Marlaska miente como revela la propia Policía

El Gobierno Sánchez ha regado cientos de inmigrantes por 10 ciudades ocultando la ‘jugada’ a los alcaldes

Traslada a los ilegales en vuelos charter pagados por el contribuyente o en aviones de las compañías Vueling y Ryanair

El Gobierno Sánchez ha regado cientos de inmigrantes por 10 ciudades ocultando la 'jugada' a los alcaldes
El ministro Grande-Marlaska e inmigrantes marroquíes llegados a Canarias. PD

Mienten como bellacos y no sólo el ministro Grande-Marlaska que es al que el socialista Pedro Sánchez ha ordenado comerse el marrón.

Cuando se concibe la política como un plató en permanente directo, como propaganda de principio a fin, pasa estás cosas.

El Gobierno PSOE-Podemos no sabe que hacer con esos inmigrantes a los que juraba hace nada recibir con los brazos abiertos y hasta invitaba a enfilar hacia España.

Y a falta de política o de criterio, Sánchez y sus colegas recurren a lo de siempre: tratar de empujar el problema hacia delante y que lo asuman otros.

Por lo menos diez ciudades han recibido ya, de tapadillo, a escondidos, con nocturnidad e indudable alevosía, cargamentos inmigrantes procedentes de Canarias. Sin pruebas de coronavirus, plan de acogida o idea alguna de qué hacer.

Todavía estaba diciendo Marlaska, a propósito del posible traslado a la Península de remesas de ‘sin papeles’ que había que para evitar establecer vías de entrada irregular a Europa, cuando los primeros cargamentos llegaban a ciudades de la Península.

El Sindicato Unificado de Policía (SUP) denunció este 9 de diciembre de 2020 la llegada de 200 inmigrantes a Granada, procedentes del archipiélago canario, a los que dudaban de que se les hubiera hecho una PCR antes de viajar.

La lista de ciudades a las que los sin papeles habrían viajado en las últimas semanas es mucho más amplia.

Además de a Granada, los inmigrantes habrían sido trasladados también a Cádiz, Málaga, Sevilla, Alicante, Valencia, Zaragoza, Barcelona y Madrid.

#### Datos almacenados

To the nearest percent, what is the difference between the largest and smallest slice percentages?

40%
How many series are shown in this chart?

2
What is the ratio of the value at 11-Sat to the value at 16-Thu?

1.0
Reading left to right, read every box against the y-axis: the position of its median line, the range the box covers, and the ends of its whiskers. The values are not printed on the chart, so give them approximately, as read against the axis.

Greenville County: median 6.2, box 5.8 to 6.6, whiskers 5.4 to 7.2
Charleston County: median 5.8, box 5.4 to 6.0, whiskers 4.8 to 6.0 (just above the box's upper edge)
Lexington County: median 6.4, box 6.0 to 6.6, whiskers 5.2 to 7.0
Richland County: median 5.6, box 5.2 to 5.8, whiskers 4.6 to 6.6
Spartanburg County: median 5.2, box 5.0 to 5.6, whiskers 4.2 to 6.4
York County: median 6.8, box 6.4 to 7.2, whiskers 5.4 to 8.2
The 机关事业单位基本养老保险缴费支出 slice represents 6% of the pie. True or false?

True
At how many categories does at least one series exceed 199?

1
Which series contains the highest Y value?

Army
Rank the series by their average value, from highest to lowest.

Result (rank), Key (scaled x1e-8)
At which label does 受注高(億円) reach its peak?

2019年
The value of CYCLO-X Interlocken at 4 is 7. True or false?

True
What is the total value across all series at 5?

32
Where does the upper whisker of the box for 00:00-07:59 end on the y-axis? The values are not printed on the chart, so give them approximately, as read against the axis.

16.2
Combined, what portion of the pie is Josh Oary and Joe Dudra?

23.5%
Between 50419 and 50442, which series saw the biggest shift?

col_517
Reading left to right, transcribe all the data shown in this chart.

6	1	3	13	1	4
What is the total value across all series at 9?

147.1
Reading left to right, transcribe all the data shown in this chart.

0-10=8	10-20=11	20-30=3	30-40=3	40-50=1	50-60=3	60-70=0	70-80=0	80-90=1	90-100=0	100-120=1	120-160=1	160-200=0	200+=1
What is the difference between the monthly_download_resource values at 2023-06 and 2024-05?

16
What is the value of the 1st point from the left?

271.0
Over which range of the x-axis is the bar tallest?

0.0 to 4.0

#### Tarea a resolver
Devuelva literalmente el pasaje del artículo sobre el traslado de inmigrantes desde Canarias comprendido entre "Mienten como bellacos" y "de qué hacer.", ambos incluidos.

#### Respuesta correspondiente
Mienten como bellacos y no sólo el ministro Grande-Marlaska que es al que el socialista Pedro Sánchez ha ordenado comerse el marrón.

Cuando se concibe la política como un plató en permanente directo, como propaganda de principio a fin, pasa estás cosas.

El Gobierno PSOE-Podemos no sabe que hacer con esos inmigrantes a los que juraba hace nada recibir con los brazos abiertos y hasta invitaba a enfilar hacia España.

Y a falta de política o de criterio, Sánchez y sus colegas recurren a lo de siempre: tratar de empujar el problema hacia delante y que lo asuman otros.

Por lo menos diez ciudades han recibido ya, de tapadillo, a escondidos, con nocturnidad e indudable alevosía, cargamentos inmigrantes procedentes de Canarias. Sin pruebas de coronavirus, plan de acogida o idea alguna de qué hacer.